*Problem description*
Which of the lines below mention the word "Commitly"? Pull each one out.

[Stored data entries]
______________________________

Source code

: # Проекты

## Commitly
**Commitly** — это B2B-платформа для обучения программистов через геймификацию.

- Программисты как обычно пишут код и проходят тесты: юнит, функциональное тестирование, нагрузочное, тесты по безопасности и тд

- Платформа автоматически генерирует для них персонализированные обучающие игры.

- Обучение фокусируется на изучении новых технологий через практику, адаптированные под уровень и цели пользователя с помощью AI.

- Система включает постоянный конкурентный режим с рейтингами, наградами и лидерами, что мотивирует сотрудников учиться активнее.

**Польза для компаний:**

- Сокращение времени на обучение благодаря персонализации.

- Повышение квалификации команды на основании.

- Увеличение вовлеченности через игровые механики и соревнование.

______________________________

*Result*
## Commitly
**Commitly** — это B2B-платформа для обучения программистов через геймификацию.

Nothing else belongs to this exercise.